In connection with out of town locations, the Reynolds Family Association needs to identify a place to serve as the repository of its records, an archive of our materials. Once the Centennial Collection was published in 1992, the northern portion of our information was deposited by Sue Clement with the New England Genealogical Society that same year. Mrs. Lee Taylor likewise sent some materials there, though no such depository was found for the bulk of our southern portion materials. The remainder of what Mrs. Lee Taylor had on hand for the southern portion up to 2006 is currently in the possession of either Ern Reynolds (printed publications inventoried) or Marilyn Newton (the harder-to-identify materials which are much more difficult to inventory). Two possibilities from the R.J. Reynolds branch are (a) the Reynolds Family Homestead in the remote rural Patrick County, Virginia hamlet of Critz; and (b) Reynolda House, an art museum in Winston-Salem, North Carolina. The former is operated by Virginia Tech, and the latter by a foundation. Neither is considered an obvious destination for genealogical research.

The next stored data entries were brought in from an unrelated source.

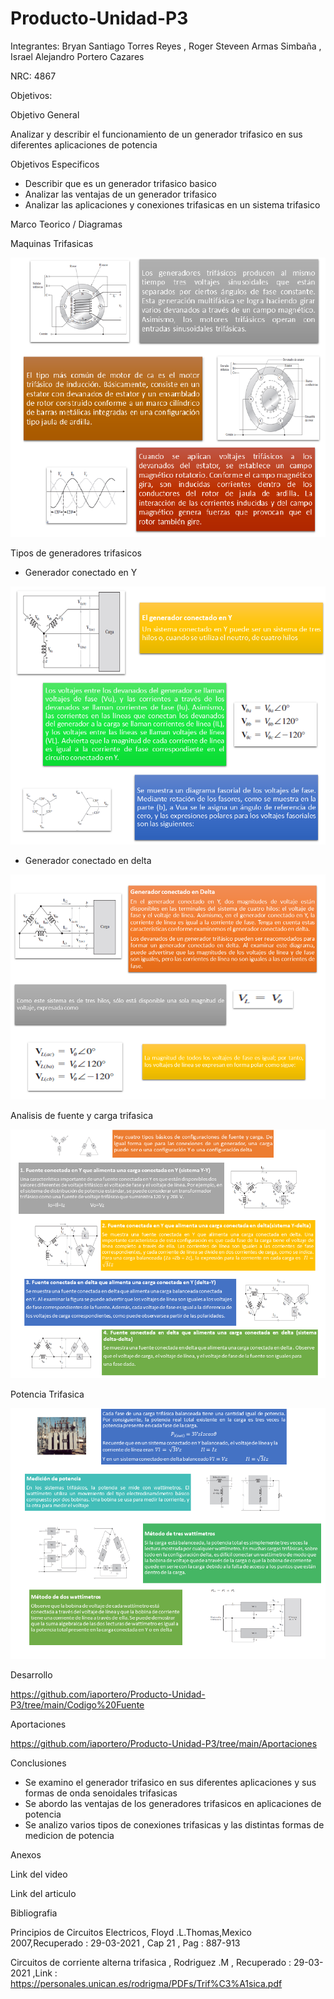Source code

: # Producto-Unidad-P3
Integrantes: Bryan Santiago Torres Reyes , Roger Steveen Armas Simbaña , Israel Alejandro Portero Cazares

NRC: 4867

Objetivos:

Objetivo  General

Analizar y describir el funcionamiento  de un generador trifasico en sus diferentes aplicaciones  de potencia

Objetivos Especificos 

*  Describir que es un generador trifasico  basico
*  Analizar las ventajas de un generador trifasico
*  Analizar las aplicaciones y conexiones trifasicas en un sistema trifasico

Marco Teorico / Diagramas

Maquinas Trifasicas

![](https://github.com/iaportero/Producto-Unidad-P3/blob/main/Imagenes/im%201.png)



Tipos de generadores trifasicos

*  Generador conectado en Y

![](https://github.com/iaportero/Producto-Unidad-P3/blob/main/Imagenes/im%202.png)


* Generador conectado en delta

![](https://github.com/iaportero/Producto-Unidad-P3/blob/main/Imagenes/im%203.png)


Analisis de fuente y carga trifasica


![](https://github.com/iaportero/Producto-Unidad-P3/blob/main/Imagenes/im%204.png)


Potencia Trifasica

![](https://github.com/iaportero/Producto-Unidad-P3/blob/main/Imagenes/im%205.png)


Desarrollo 

https://github.com/iaportero/Producto-Unidad-P3/tree/main/Codigo%20Fuente


Aportaciones

https://github.com/iaportero/Producto-Unidad-P3/tree/main/Aportaciones


Conclusiones

*  Se examino  el generador  trifasico en sus diferentes  aplicaciones  y  sus formas de onda  senoidales trifasicas
*  Se abordo las ventajas de los generadores trifasicos en aplicaciones de potencia
*  Se analizo varios tipos de conexiones trifasicas y las distintas formas de medicion de potencia

Anexos 

Link del video



Link del articulo


Bibliografia

Principios de Circuitos Electricos, Floyd .L.Thomas,Mexico 2007,Recuperado : 29-03-2021 , Cap 21 , Pag : 887-913


Circuitos de corriente alterna trifasica  , Rodriguez .M  , Recuperado : 29-03-2021 ,Link :  https://personales.unican.es/rodrigma/PDFs/Trif%C3%A1sica.pdf










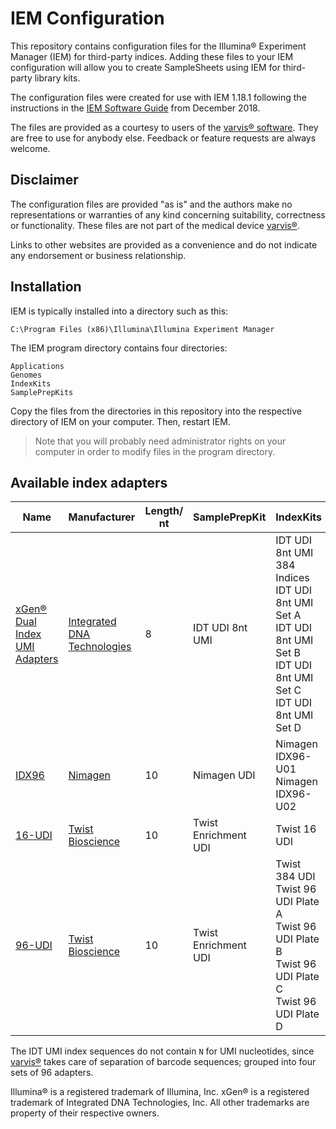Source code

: # IEM Configuration
This repository contains configuration files for the Illumina® Experiment Manager (IEM) for third-party indices. Adding these files to your IEM configuration will allow you to create SampleSheets using IEM for third-party library kits.

The configuration files were created for use with IEM 1.18.1 following the instructions in the [IEM Software Guide](https://emea.support.illumina.com/content/dam/illumina-support/documents/documentation/software_documentation/iem/illumina-experiment-manager-software-guide-15031335-08.pdf) from December 2018.

The files are provided as a courtesy to users of the [varvis® software](https://www.varvis.com). They are free to use for anybody else. Feedback or feature requests are always welcome.

## Disclaimer

The configuration files are provided "as is" and the authors make no representations or warranties of any kind concerning suitability, correctness or functionality. These files are not part of the medical device [varvis®](https://www.varvis.com).

Links to other websites are provided as a convenience and do not indicate any endorsement or business relationship.

## Installation

IEM is typically installed into a directory such as this:

```
C:\Program Files (x86)\Illumina\Illumina Experiment Manager
```

The IEM program directory contains four directories:

```
Applications
Genomes
IndexKits
SamplePrepKits
```

Copy the files from the directories in this repository into the respective directory of IEM on your computer. Then, restart IEM. 

> Note that you will probably need administrator rights on your computer in order to modify files in the program directory.

## Available index adapters

| Name                                                         | Manufacturer                                                 | Length/ nt | SamplePrepKit        | IndexKits                                                    |
| ------------------------------------------------------------ | ------------------------------------------------------------ | ---------- | -------------------- | ------------------------------------------------------------ |
| [xGen® Dual Index UMI Adapters](www.idtdna.com/UMI-techaccess) | [Integrated DNA Technologies](https://eu.idtdna.com/pages/products/next-generation-sequencing/adapters) | 8          | IDT UDI 8nt UMI      | IDT UDI 8nt UMI 384 Indices<br />IDT UDI 8nt UMI Set A<br />IDT UDI 8nt UMI Set B<br />IDT UDI 8nt UMI Set C<br />IDT UDI 8nt UMI Set D |
| [IDX96](https://www.nimagen.com/shop/products/idx96-u01/index-primer-plate-and-nbsp-u01-96-unique-dual-indexes) | [Nimagen](https://www.nimagen.com/)                          | 10         | Nimagen UDI          | Nimagen IDX96-U01<br />Nimagen IDX96-U02                     |
| [16-UDI](https://www.twistbioscience.com/resources/twist-universal-adapter-system) | [Twist Bioscience](https://www.twistbioscience.com/)         | 10         | Twist Enrichment UDI | Twist 16 UDI                                                 |
| [96-UDI](https://www.twistbioscience.com/resources/twist-universal-adapter-system) | [Twist Bioscience](https://www.twistbioscience.com/)         | 10         | Twist Enrichment UDI | Twist 384 UDI<br />Twist 96 UDI Plate A<br />Twist 96 UDI Plate B<br />Twist 96 UDI Plate C<br />Twist 96 UDI Plate D |

The IDT UMI index sequences do not contain `N` for UMI nucleotides, since [varvis®](https://www.varvis.com) takes care of separation of barcode sequences; grouped into four sets of 96 adapters.

Illumina® is a registered trademark of Illumina, Inc. xGen® is a registered trademark of Integrated DNA Technologies, Inc. All other trademarks are property of their respective owners.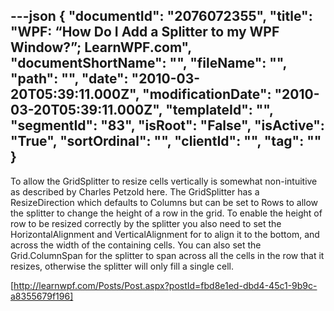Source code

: ---json
{
  "documentId": "2076072355",
  "title": "WPF: “How Do I Add a Splitter to my WPF Window?”; LearnWPF.com",
  "documentShortName": "",
  "fileName": "",
  "path": "",
  "date": "2010-03-20T05:39:11.000Z",
  "modificationDate": "2010-03-20T05:39:11.000Z",
  "templateId": "",
  "segmentId": "83",
  "isRoot": "False",
  "isActive": "True",
  "sortOrdinal": "",
  "clientId": "",
  "tag": ""
}
---

To allow the GridSplitter to resize cells vertically is somewhat non-intuitive as described by Charles Petzold here. The GridSplitter has a ResizeDirection which defaults to Columns but can be set to Rows to allow the splitter to change the height of a row in the grid. To enable the height of row to be resized correctly by the splitter you also need to set the HorizontalAlignment and VerticalAlignment for to align it to the bottom, and across the width of the containing cells. You can also set the Grid.ColumnSpan for the splitter to span across all the cells in the row that it resizes, otherwise the splitter will only fill a single cell.

[http://learnwpf.com/Posts/Post.aspx?postId=fbd8e1ed-dbd4-45c1-9b9c-a8355679f196]
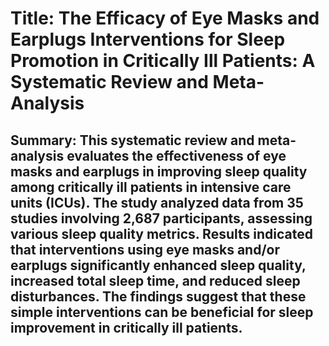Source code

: # Title: The Efficacy of Eye Masks and Earplugs Interventions for Sleep Promotion in Critically Ill Patients: A Systematic Review and Meta-Analysis

## Summary: This systematic review and meta-analysis evaluates the effectiveness of eye masks and earplugs in improving sleep quality among critically ill patients in intensive care units (ICUs). The study analyzed data from 35 studies involving 2,687 participants, assessing various sleep quality metrics. Results indicated that interventions using eye masks and/or earplugs significantly enhanced sleep quality, increased total sleep time, and reduced sleep disturbances. The findings suggest that these simple interventions can be beneficial for sleep improvement in critically ill patients.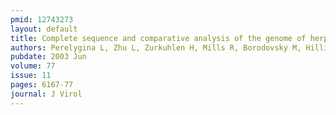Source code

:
 ```yaml
---
pmid: 12743273
layout: default
title: Complete sequence and comparative analysis of the genome of herpes B virus (Cercopithecine herpesvirus 1) from a rhesus monkey.
authors: Perelygina L, Zhu L, Zurkuhlen H, Mills R, Borodovsky M, Hilliard JK
pubdate: 2003 Jun
volume: 77
issue: 11
pages: 6167-77
journal: J Virol
---
```

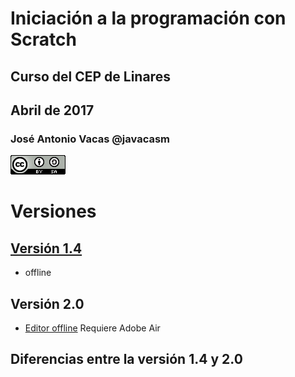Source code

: # Iniciación a la programación con Scratch

## Curso del CEP de Linares

## Abril de 2017

### José Antonio Vacas @javacasm

[![CCbySA](imagenes/CCbySQ_88x31.png)](./imagenes/Licencia_CC.png)

# Versiones

## [Versión 1.4](https://scratch.mit.edu/scratch_1.4/)
* offline

## Versión 2.0
* [Editor offline](https://scratch.mit.edu/scratch2download/) Requiere Adobe Air


## Diferencias entre la versión 1.4 y 2.0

Election of officers to serve for the coming year came forward on the agenda. The floor was opened to nominations for any office. No member put forward a name. All officers currently serving indicated their willingness to continue for another year in their same posts. Don Merrill moved and Curtis Reynolds seconded the motion that incumbents continue to serve. The vote was all present in favor, and none against.

The Annual Meeting for 2007 adjourned at 11:20 AM.